**Problem:**
Give the stretch from the line containing "Side of the" through the line containing "Answer: left" as a numbered list, leaving out blank lines.

+---+

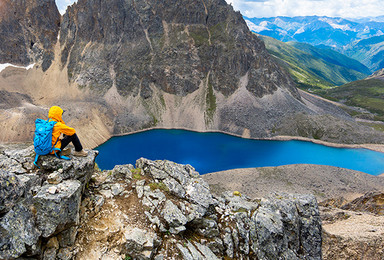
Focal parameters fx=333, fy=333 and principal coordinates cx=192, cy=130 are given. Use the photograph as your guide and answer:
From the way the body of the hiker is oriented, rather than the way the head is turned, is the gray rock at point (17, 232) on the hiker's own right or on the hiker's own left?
on the hiker's own right

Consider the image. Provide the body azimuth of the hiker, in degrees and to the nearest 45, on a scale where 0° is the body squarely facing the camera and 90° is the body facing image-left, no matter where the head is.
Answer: approximately 270°

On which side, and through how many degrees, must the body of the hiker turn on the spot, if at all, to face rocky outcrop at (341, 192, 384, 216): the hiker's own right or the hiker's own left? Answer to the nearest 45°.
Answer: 0° — they already face it
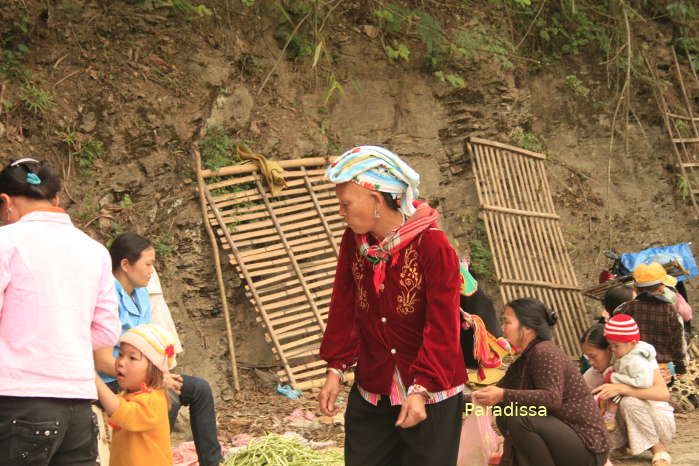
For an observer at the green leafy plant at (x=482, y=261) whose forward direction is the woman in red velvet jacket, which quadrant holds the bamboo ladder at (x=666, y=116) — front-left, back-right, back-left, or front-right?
back-left

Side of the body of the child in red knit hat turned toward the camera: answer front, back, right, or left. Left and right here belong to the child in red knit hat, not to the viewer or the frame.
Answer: left

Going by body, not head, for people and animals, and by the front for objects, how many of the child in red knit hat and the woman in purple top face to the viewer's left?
2

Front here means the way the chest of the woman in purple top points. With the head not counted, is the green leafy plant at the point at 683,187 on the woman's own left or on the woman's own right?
on the woman's own right

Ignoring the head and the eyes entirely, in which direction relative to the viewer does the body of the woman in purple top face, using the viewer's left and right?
facing to the left of the viewer

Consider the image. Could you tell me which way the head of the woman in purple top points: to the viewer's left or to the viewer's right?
to the viewer's left

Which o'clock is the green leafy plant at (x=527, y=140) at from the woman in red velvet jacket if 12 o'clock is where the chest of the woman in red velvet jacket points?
The green leafy plant is roughly at 5 o'clock from the woman in red velvet jacket.

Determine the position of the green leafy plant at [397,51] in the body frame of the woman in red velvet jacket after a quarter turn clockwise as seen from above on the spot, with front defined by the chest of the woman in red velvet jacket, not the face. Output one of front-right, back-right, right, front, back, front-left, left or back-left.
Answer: front-right

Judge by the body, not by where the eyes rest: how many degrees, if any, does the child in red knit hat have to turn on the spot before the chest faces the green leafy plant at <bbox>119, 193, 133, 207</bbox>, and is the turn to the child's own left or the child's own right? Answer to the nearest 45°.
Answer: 0° — they already face it
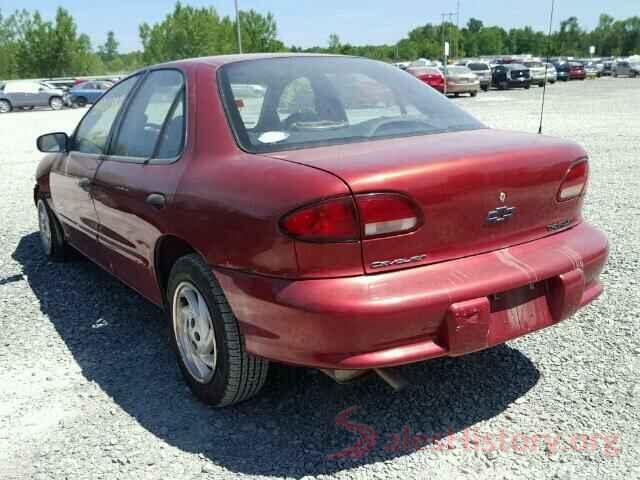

+---+

**Answer to this task:**
1. Side of the body of the child in red knit hat turned toward the camera: answer front, back, right, or left. Left and right here belong to the child in red knit hat, not to the viewer or the frame.
2. Answer: left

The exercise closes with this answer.